┌──

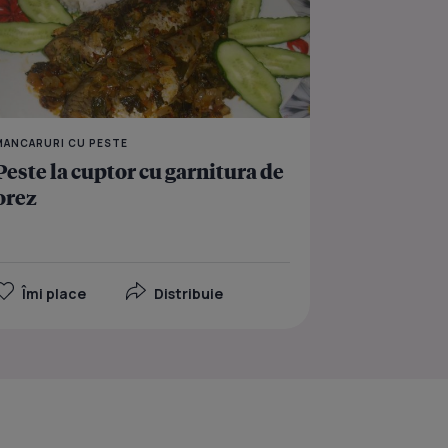
MANCARURI CU PESTE
Peste la cuptor cu garnitura de
orez
Îmi place
Distribuie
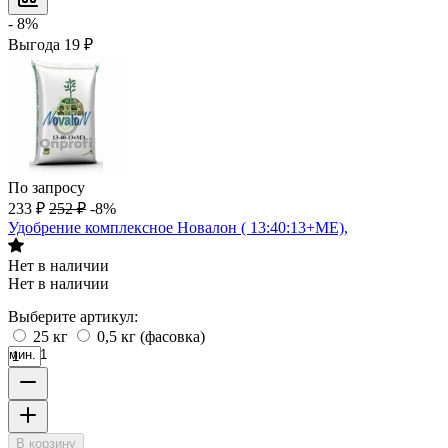
- 8%
Выгода
19
₽
По запросу
233
₽
252
₽
-8%
Удобрение комплексное Новалон ( 13:40:13+МE),
Нет в наличии
Нет в наличии
Выберите артикул:
25 кг
0,5 кг (фасовка)
мин. 1
В корзину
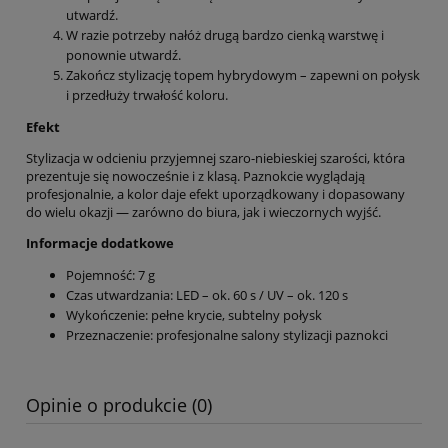
utwardź.
W razie potrzeby nałóż drugą bardzo cienką warstwę i
ponownie utwardź.
Zakończ stylizację topem hybrydowym – zapewni on połysk
i przedłuży trwałość koloru.
Efekt
Stylizacja w odcieniu przyjemnej szaro-niebieskiej szarości, która
prezentuje się nowocześnie i z klasą. Paznokcie wyglądają
profesjonalnie, a kolor daje efekt uporządkowany i dopasowany
do wielu okazji — zarówno do biura, jak i wieczornych wyjść.
Informacje dodatkowe
Pojemność: 7 g
Czas utwardzania: LED – ok. 60 s / UV – ok. 120 s
Wykończenie: pełne krycie, subtelny połysk
Przeznaczenie: profesjonalne salony stylizacji paznokci
Opinie o produkcie (0)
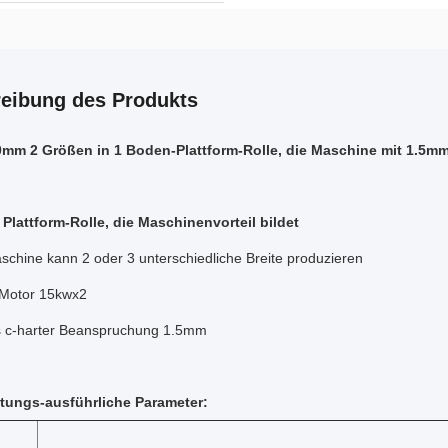
eibung des Produkts
mm 2 Größen in 1 Boden-Plattform-Rolle, die Maschine mit 1.5mm 
Plattform-Rolle, die Maschinenvorteil bildet
schine kann 2 oder 3 unterschiedliche Breite produzieren
 Motor 15kwx2
s c-harter Beanspruchung 1.5mm
tungs-ausführliche Parameter:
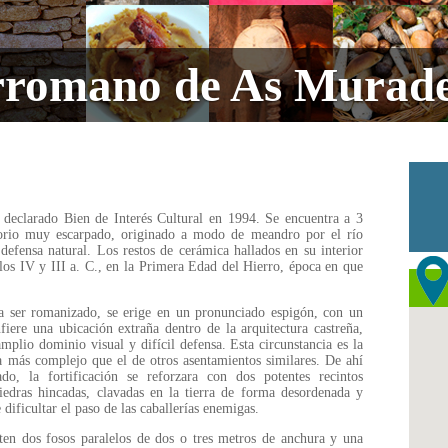
rromano de As Murade
 declarado Bien de Interés Cultural en 1994. Se encuentra a 3
orio muy escarpado, originado a modo de meandro por el río
efensa natural. Los restos de cerámica hallados en su interior
los IV y III a. C., en la Primera Edad del Hierro, época en que
a ser romanizado, se erige en un pronunciado espigón, con un
nfiere una ubicación extraña dentro de la arquitectura castreña,
mplio dominio visual y difícil defensa. Esta circunstancia es la
a más complejo que el de otros asentamientos similares. De ahí
do, la fortificación se reforzara con dos potentes recintos
edras hincadas, clavadas en la tierra de forma desordenada y
 dificultar el paso de las caballerías enemigas.
sten dos fosos paralelos de dos o tres metros de anchura y una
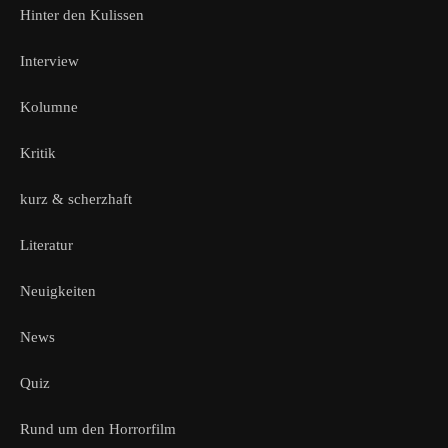
Hinter den Kulissen
Interview
Kolumne
Kritik
kurz & scherzhaft
Literatur
Neuigkeiten
News
Quiz
Rund um den Horrorfilm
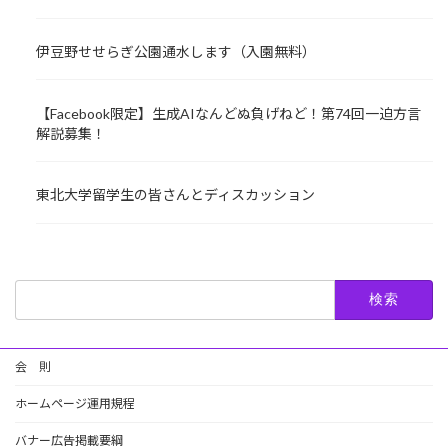
伊豆野せせらぎ公園通水します（入園無料）
【Facebook限定】生成AIなんどぬ負げねど！第74回一迫方言
解説募集！
東北大学留学生の皆さんとディスカッション
検
索:
会 則
ホームページ運用規程
バナー広告掲載要綱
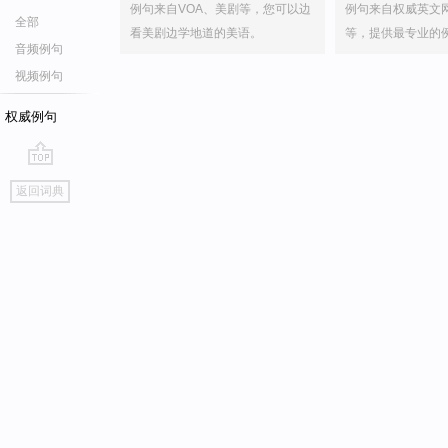
例句来自VOA、美剧等，您可以边
例句来自权威英文
全部
看美剧边学地道的美语。
等，提供最专业的
音频例句
视频例句
权威例句
go
返回词典
top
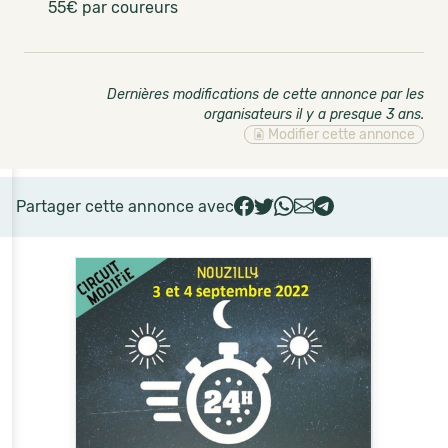
55€ par coureurs
Dernières modifications de cette annonce par les
organisateurs il y a presque 3 ans
.
Modifier cette annonce
Partager cette annonce avec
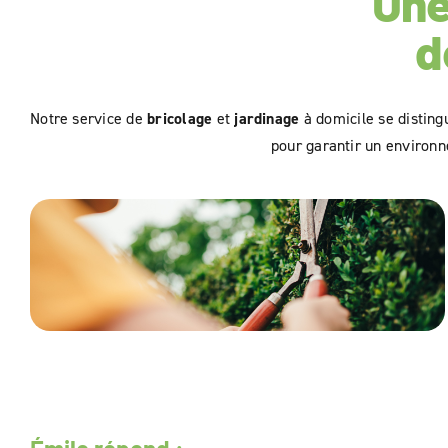
Une
d
Notre service de
bricolage
et
jardinage
à domicile se disting
pour garantir un environne
Taille de haies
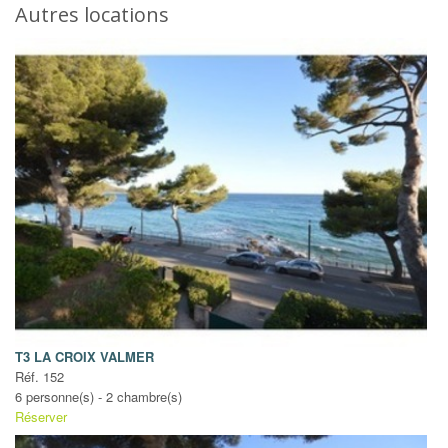
Autres locations
T3 LA CROIX VALMER
Réf. 152
6 personne(s) - 2 chambre(s)
Réserver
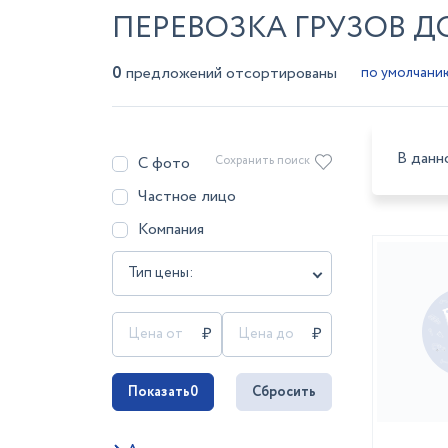
ПЕРЕВОЗКА ГРУЗОВ ДО
0
предложений отсортированы
В данн
С фото
Сохранить поиск
Частное лицо
Компания
Тип цены:
Показать
0
Сбросить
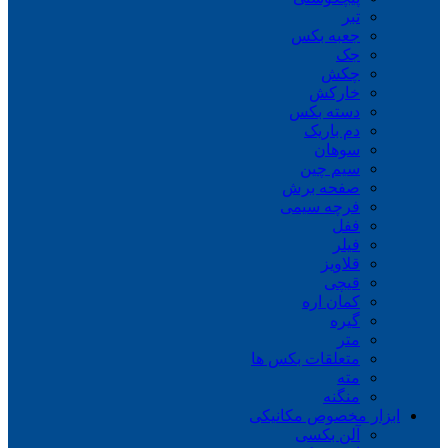
تبر
جعبه بکس
جک
چکش
خارکش
دسته بکس
دم باریک
سوهان
سیم چین
صفحه برش
فرچه سیمی
ففل
فیلر
قلاویز
قیچی
کمان اره
گیره
متر
متعلقات بکس ها
مته
منگنه
ابزار مخصوص مکانیکی
آلن بکسی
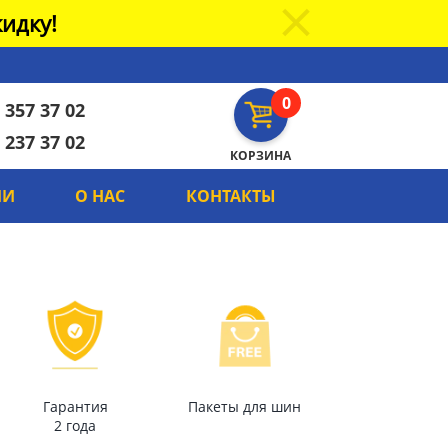
идку!
0
 357 37 02
 237 37 02
КОРЗИНА
ИИ
О НАС
КОНТАКТЫ
Гарантия
Пакеты для шин
2 года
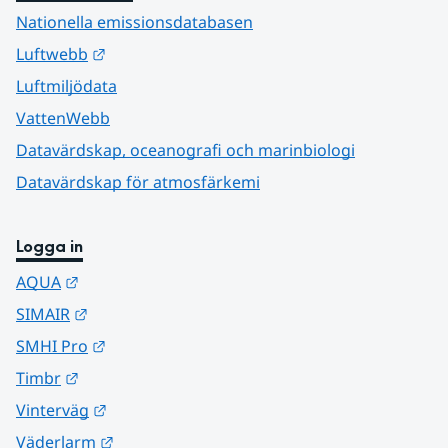
Nationella emissionsdatabasen
Länk till annan webbplats.
Luftwebb
Luftmiljödata
VattenWebb
Datavärdskap, oceanografi och marinbiologi
Datavärdskap för atmosfärkemi
Logga in
Länk till annan webbplats.
AQUA
Länk till annan webbplats.
SIMAIR
Länk till annan webbplats.
SMHI Pro
Länk till annan webbplats.
Timbr
Länk till annan webbplats.
Vinterväg
Länk till annan webbplats.
Väderlarm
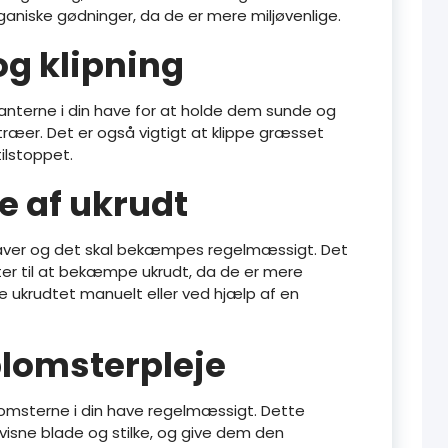
rganiske gødninger, da de er mere miljøvenlige.
g klipning
lanterne i din have for at holde dem sunde og
ræer. Det er også vigtigt at klippe græsset
tilstoppet.
 af ukrudt
haver og det skal bekæmpes regelmæssigt. Det
ter til at bekæmpe ukrudt, da de er mere
ge ukrudtet manuelt eller ved hjælp af en
blomsterpleje
blomsterne i din have regelmæssigt. Dette
visne blade og stilke, og give dem den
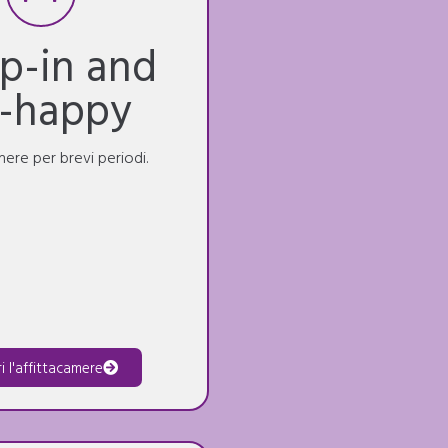
ep-in and
-happy
mere per brevi periodi.
i l'affittacamere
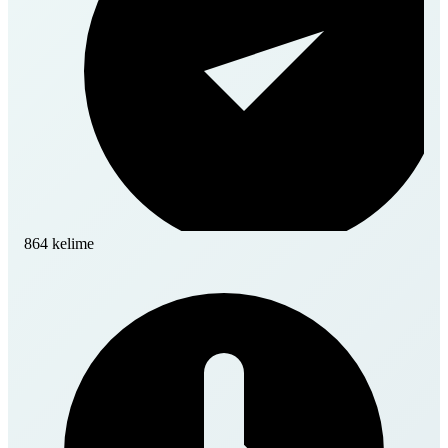
864 kelime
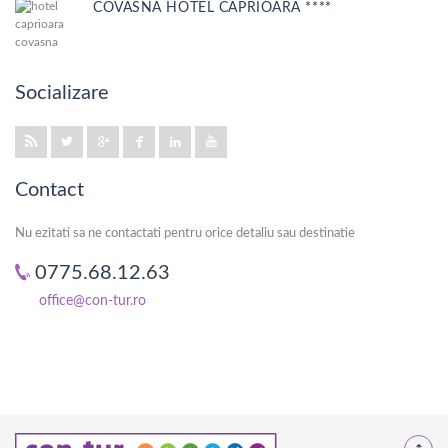
COVASNA HOTEL CAPRIOARA ****
Socializare
Contact
Nu ezitati sa ne contactati pentru orice detaliu sau destinatie
0775.68.12.63
office@con-tur.ro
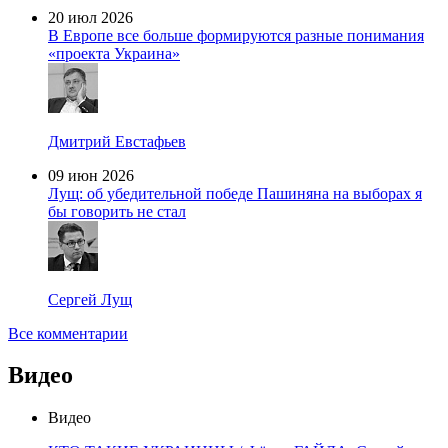
20 июл 2026
В Европе все больше формируются разные понимания
«проекта Украина»
Дмитрий Евстафьев
09 июн 2026
Лущ: об убедительной победе Пашиняна на выборах я
бы говорить не стал
Сергей Лущ
Все комментарии
Видео
Видео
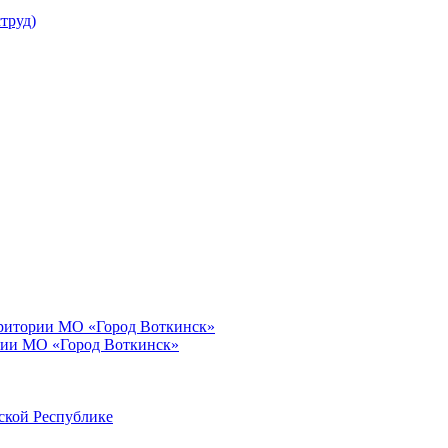
труд)
рритории МО «Город Воткинск»
рии МО «Город Воткинск»
ской Республике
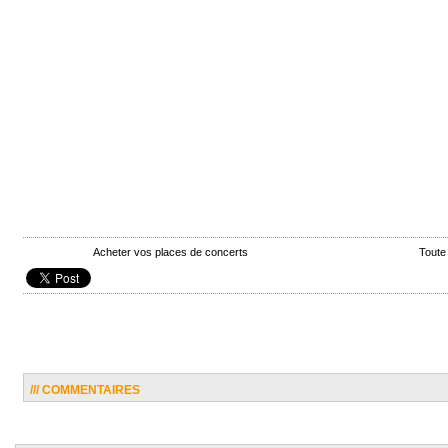
Acheter vos places de concerts
Toute
/// COMMENTAIRES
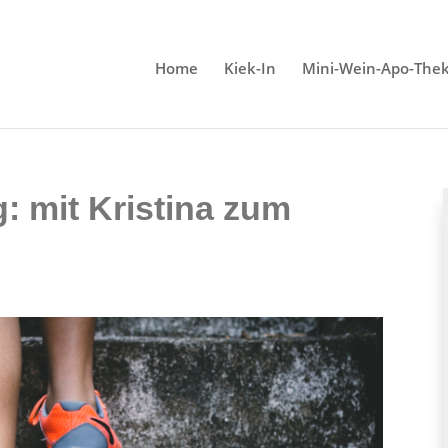
Home
Kiek-In
Mini-Wein-Apo-The
: mit Kristina zum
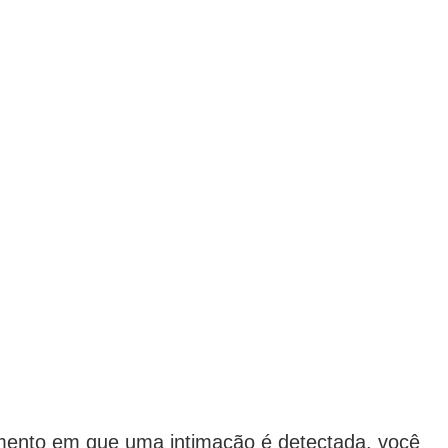
mento em que uma intimação é detectada, você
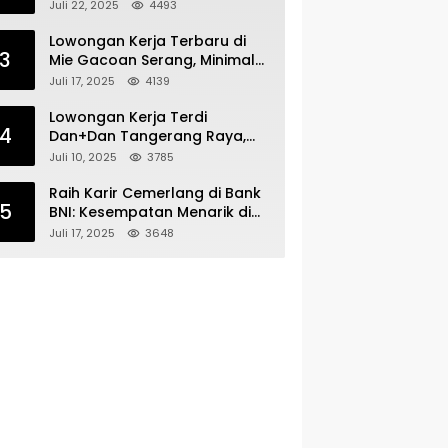
Bergabunglah dengan Tim
Juli 22, 2025
4493
Kecantikan
Lowongan Kerja Terbaru di
3
Mie Gacoan Serang, Minimal
Lulusan SMA SMK Sederajat
Juli 17, 2025
4139
Lowongan Kerja Terdi
4
Dan+Dan Tangerang Raya,
Minimal Lulusan SMA SMK
Juli 10, 2025
3785
Raih Karir Cemerlang di Bank
5
BNI: Kesempatan Menarik di
Serang!
Juli 17, 2025
3648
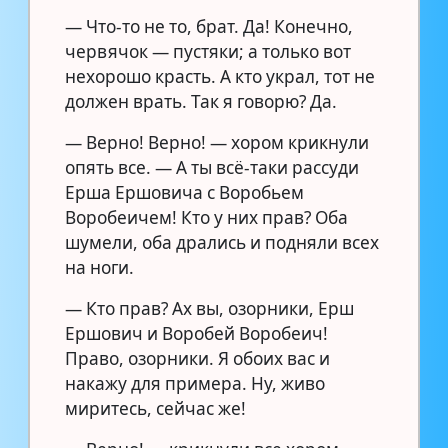
— Что-то не то, брат. Да! Конечно,
червячок — пустяки; а только вот
нехорошо красть. А кто украл, тот не
должен врать. Так я говорю? Да.
— Верно! Верно! — хором крикнули
опять все. — А ты всё-таки рассуди
Ерша Ершовича с Воробьем
Воробеичем! Кто у них прав? Оба
шумели, оба дрались и подняли всех
на ноги.
— Кто прав? Ах вы, озорники, Ерш
Ершович и Воробей Воробеич!
Право, озорники. Я обоих вас и
накажу для примера. Ну, живо
миритесь, сейчас же!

└──

Assignment
Find the number of lines in the records that contain "Plattform", and write that number only.

Result of the exercise
2